Los dos mercaderes, sin clientes pero con mucho tiempo, se alegraron de poder contarle a Aethelfrith las noticias que desconocía: la feroz batalla y estrepitosa derrota del rey galés Rhys ap Tewdwr y la rápida conquista de Deheubarth por parte de las tropas del barón.

— De Neufmarché convocó un Consejo para poner las cosas en orden, ¿sabéis? -acabó diciendo el vendedor de cuchillos.

El rechoncho fraile asintió y les dio las gracias.

— ¿Y cuándo regresarán? ¿Lo sabéis? ¿Cuándo empezó el Consejo?

— No lo sé decir, hermano -respondió el vendedor de telas encogiéndose de hombros.

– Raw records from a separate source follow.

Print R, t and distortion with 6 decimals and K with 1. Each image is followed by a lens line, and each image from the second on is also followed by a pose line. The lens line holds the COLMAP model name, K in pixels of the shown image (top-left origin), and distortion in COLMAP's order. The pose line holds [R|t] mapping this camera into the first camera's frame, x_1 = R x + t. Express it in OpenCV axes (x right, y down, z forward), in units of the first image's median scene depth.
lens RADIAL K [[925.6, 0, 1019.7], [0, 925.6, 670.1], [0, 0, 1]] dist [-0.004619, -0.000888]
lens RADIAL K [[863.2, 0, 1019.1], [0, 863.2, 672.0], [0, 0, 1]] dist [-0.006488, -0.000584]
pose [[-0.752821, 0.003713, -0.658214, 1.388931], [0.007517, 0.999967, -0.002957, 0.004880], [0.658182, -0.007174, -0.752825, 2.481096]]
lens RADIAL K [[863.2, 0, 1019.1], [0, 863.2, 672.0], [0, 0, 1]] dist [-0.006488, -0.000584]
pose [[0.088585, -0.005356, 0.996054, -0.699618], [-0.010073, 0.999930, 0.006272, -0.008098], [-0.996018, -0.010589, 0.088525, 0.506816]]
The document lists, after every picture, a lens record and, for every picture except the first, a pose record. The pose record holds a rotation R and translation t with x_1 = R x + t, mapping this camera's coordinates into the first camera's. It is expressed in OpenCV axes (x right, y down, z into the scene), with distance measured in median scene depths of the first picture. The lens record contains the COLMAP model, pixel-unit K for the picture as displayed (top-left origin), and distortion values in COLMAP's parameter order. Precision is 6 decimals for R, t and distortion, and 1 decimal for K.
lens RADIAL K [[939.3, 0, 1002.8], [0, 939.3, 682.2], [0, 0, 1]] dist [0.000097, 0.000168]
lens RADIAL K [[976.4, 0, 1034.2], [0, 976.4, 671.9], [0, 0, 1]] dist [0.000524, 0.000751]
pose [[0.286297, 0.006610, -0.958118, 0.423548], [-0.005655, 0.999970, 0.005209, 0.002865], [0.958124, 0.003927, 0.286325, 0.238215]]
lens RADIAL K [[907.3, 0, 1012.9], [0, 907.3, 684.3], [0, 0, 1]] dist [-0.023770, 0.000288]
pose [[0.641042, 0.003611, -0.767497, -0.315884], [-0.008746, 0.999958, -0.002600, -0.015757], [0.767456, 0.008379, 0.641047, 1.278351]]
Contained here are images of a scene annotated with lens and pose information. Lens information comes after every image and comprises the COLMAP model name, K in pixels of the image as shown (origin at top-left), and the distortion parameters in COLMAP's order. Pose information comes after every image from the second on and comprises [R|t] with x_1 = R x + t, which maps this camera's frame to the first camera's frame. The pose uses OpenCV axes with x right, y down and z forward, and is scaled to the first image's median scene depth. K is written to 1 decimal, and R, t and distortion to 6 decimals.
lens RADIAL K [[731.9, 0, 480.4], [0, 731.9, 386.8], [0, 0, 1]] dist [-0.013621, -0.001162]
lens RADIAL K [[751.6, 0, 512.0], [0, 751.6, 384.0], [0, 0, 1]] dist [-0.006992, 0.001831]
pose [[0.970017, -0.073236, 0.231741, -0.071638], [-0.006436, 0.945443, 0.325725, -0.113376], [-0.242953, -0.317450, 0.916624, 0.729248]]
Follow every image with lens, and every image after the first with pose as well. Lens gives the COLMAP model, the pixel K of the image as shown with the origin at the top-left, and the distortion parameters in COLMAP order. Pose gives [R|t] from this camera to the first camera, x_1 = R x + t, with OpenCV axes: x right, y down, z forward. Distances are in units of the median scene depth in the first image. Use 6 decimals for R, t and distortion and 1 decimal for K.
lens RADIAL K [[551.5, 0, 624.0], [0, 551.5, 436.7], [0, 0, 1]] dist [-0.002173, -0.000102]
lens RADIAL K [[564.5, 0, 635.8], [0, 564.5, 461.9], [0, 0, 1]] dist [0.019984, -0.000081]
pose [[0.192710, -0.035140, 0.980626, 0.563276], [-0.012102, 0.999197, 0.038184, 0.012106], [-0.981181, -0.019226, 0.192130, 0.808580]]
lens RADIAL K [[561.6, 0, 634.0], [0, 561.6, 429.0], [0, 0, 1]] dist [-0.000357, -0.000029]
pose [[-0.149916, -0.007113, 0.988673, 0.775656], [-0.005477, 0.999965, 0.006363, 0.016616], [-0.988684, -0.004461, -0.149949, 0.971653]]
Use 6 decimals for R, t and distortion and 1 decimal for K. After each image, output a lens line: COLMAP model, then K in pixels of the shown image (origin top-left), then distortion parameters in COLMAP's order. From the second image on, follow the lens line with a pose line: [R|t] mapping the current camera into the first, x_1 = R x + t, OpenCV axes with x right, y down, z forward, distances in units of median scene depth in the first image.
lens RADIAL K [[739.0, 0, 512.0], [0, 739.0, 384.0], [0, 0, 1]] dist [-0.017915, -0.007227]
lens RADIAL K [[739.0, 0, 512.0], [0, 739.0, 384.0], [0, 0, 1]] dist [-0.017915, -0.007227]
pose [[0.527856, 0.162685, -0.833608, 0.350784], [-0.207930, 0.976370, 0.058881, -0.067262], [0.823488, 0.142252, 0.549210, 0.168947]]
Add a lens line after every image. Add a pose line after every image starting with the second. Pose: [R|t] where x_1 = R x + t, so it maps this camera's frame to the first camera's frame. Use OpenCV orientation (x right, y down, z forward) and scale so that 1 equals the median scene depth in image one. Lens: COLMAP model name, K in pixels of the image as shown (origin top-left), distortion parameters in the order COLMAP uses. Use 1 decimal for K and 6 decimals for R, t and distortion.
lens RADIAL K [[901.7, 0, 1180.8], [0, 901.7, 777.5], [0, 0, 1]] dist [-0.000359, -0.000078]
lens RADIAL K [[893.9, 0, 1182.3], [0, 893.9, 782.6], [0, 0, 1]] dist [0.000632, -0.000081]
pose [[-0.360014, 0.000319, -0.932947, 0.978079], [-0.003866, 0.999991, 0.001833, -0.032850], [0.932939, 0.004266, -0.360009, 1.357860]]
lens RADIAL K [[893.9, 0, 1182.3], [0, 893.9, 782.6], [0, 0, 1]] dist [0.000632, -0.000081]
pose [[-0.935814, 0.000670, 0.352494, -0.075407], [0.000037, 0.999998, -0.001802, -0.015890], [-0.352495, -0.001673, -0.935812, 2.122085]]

— Lo que está claro -dijo Michael- es que ni siquiera ha empezado.

— ¿No?

— No veo cómo. -Michael cogió un pequeño cuchillo de cocina y probó su filo en el pulgar-. El barón y su gente partieron ayer por la mañana, muy pronto. Imagino que todavía tardarán un par de días en alcanzar el lugar, él y los otros señores. Parece que el Consejo empezará uno o dos días después. Eso hacen tres días, cuatro, más bien. Cinco o seis como mucho.

— Exacto -remarcó el vendedor de telas-. Lo que quiere decir que también nos quedaremos sin clientela la semana que viene, y quizá también la otra.

— ¡Que Dios os bendiga, amigos míos! -les agradeció Aethelfrith, que ya empezaba a marchar a toda prisa.

Cruzó el puente a toda velocidad, con su blando calzado golpeando la madera, y ascendió la colina hacia el oratorio. No perdió ni un momento; cogió algunas provisiones, las metió en la bolsa, ensilló el caballo y partió de nuevo.

Sabía exactamente cuándo pasaría el convoy con el tesoro de De Braose.